O Conselho Democrático Curdo da França (CDK-F), que utiliza o centro cultural que foi esta sexta-feira atacado como sede, disse em comunicado que considera o tiroteio um "ataque terrorista".
Após o ataque, alguns membros do centro curdo foram vistos a chorar.
"Está tudo a começar de novo. Vocês não estão a proteger-nos.
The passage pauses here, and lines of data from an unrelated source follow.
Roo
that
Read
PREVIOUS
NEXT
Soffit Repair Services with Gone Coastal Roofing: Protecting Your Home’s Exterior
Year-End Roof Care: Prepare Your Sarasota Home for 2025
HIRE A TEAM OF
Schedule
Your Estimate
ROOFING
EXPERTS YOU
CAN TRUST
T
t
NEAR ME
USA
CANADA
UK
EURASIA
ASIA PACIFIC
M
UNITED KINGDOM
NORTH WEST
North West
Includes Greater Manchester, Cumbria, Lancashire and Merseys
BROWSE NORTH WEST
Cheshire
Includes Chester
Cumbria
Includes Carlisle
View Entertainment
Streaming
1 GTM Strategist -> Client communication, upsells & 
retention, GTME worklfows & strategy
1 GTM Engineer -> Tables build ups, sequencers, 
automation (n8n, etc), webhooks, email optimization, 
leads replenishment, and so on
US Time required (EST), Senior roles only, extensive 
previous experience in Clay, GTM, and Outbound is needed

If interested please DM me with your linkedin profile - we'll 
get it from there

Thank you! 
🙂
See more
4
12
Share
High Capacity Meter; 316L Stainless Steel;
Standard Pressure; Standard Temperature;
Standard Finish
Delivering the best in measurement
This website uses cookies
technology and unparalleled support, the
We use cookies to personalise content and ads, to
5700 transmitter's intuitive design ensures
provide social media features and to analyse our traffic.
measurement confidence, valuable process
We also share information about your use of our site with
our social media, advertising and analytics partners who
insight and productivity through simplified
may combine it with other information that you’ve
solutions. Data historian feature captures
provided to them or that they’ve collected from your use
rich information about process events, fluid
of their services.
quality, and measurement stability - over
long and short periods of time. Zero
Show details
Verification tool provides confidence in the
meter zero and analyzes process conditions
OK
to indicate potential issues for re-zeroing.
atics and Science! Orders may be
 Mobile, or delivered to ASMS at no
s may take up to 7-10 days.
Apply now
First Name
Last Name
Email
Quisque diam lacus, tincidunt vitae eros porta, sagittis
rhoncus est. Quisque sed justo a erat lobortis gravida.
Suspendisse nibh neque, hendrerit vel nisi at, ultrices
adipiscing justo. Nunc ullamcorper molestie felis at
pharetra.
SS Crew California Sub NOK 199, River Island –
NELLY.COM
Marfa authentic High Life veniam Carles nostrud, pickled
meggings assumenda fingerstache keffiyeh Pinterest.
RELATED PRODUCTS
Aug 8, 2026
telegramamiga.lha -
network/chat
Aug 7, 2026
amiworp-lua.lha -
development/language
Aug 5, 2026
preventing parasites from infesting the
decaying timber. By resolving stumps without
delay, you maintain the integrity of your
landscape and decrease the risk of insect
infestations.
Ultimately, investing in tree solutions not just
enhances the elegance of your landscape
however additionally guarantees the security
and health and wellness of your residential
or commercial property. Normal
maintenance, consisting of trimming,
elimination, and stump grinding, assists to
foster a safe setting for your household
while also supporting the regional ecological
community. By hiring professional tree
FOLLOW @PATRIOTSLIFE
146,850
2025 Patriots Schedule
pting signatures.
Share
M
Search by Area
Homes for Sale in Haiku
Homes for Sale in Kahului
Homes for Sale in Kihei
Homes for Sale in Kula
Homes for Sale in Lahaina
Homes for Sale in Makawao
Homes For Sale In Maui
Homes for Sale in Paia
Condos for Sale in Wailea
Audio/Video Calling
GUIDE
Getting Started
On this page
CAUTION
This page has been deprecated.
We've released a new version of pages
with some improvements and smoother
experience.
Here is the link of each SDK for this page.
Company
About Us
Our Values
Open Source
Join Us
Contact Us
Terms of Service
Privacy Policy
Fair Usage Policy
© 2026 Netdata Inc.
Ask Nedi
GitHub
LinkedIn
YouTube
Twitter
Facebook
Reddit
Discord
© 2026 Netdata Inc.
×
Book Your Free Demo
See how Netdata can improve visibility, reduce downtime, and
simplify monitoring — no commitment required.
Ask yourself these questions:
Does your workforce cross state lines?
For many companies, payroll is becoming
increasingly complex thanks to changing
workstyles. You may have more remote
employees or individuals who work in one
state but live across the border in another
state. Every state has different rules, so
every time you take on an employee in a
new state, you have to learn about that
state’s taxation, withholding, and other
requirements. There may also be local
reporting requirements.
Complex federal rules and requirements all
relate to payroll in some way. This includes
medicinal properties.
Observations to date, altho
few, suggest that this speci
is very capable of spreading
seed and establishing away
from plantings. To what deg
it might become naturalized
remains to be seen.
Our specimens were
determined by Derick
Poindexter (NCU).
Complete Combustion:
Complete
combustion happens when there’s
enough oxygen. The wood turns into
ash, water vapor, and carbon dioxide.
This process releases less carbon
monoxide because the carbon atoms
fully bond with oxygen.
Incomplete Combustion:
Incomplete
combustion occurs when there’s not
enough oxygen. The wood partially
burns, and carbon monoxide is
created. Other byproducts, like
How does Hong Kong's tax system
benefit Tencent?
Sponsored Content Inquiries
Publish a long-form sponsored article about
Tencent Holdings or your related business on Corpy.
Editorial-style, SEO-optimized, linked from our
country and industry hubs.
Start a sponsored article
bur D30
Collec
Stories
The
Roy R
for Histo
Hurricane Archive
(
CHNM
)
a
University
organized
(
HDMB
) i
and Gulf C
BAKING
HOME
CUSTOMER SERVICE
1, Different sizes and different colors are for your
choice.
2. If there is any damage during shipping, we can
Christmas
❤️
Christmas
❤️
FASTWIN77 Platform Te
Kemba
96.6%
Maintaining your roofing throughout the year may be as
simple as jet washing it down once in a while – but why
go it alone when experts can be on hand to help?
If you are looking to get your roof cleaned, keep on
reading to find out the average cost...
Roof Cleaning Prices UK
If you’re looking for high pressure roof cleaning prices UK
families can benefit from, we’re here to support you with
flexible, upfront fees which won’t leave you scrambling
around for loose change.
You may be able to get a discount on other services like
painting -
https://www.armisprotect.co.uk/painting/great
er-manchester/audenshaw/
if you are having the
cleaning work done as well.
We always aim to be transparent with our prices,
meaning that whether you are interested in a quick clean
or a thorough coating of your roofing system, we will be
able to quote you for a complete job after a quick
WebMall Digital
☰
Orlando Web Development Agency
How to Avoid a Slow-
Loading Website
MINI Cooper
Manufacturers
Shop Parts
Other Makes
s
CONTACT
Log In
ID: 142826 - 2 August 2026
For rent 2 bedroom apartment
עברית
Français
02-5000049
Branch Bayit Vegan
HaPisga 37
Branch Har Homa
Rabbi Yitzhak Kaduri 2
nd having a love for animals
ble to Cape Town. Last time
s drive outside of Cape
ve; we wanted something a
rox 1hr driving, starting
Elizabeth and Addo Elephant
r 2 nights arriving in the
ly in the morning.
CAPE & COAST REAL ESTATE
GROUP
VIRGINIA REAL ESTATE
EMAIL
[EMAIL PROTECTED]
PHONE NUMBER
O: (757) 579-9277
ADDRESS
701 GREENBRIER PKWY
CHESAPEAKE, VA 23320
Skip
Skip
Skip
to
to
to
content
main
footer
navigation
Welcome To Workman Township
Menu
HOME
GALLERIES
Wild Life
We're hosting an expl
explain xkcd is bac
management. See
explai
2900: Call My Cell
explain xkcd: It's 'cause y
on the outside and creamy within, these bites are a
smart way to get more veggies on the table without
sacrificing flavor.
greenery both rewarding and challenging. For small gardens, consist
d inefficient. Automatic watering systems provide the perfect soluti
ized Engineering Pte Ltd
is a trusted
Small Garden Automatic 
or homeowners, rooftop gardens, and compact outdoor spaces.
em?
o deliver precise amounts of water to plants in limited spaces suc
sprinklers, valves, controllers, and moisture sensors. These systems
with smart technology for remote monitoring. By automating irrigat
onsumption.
Estamos a ser mortos!" gritou um deles para a polícia que estava no local.
Muitas vezes descritos como o maior povo do mundo sem Estado, os curdos são um grupo étnico muçulmano espalhado pela Síria, Turquia, Iraque e Irão.
O Conselho Democrático Curdo da França e os curdos no local sublinharam que o tiroteio coincidiu com o 10º aniversário do assassinato de três militantes curdas em Paris.
Um homem de nacionalidade turca foi acusado desses assassinatos, em janeiro de 2013, mas morreu quando estava sob custódia, antes de ser julgado.
As famílias das vítimas há muito que apontam o dedo à Turquia por planear a morte das três mulheres, que foram baleadas na cabeça e no pescoço, e à França por não investigar o caso devidamente.
"O Conselho Democrático Curdo da França condena com a maior veemência possível este vil ataque terrorista que ocorreu após múltiplas ameaças da Turquia, um aliado do Daesh", disse o Conselho.
A Turquia lança operações militares regulares contra o Partido dos Trabalhadores do Curdistão (PKK) -- um grupo designado de terrorista pela União Europeia e pelos Estados Unidos -- bem como grupos curdos que acusa de serem aliados.
O PKK tem travado uma luta por território contra o Estado turco desde 1984.
Comunidade Curda sente-se ameaçada em França e acusa envolvimento da Turquia
Em conferência de imprensa, um porta-voz da comunidade curda residente em Paris disse esta tarde que o seu povo está constantemente "sob ameaça" e acusa os "serviços de segurança que não estão a proteger os curdos".
O mesmo porta-voz pede ao governo Francês que pare de colaborar com a Turquia naquela que chamou de "perseguição ao povo curdo" e lembrou que "o seu povo, homens e mulheres, lutaram corajosamente contra o Daesh" e nunca foram reconhecidos.
O mesmo diz que tem de "haver vontade política" em França para que haja mais segurança junto da comunidade e questiona "porque razão os serviços secretos não sinalizaram este atacante?".
"Estamos revoltados porque alertámos as autoridades francesas várias vezes", disse o porta-voz, acusando o "envolvimento dos serviços secretos turcos" em alegados "homicídios cometidos contra a comunidade curda nos últimos dez anos", em território francês.
A comunidade curda promete manifestar-se na Praça da República, no sábado, dia 24, em Paris.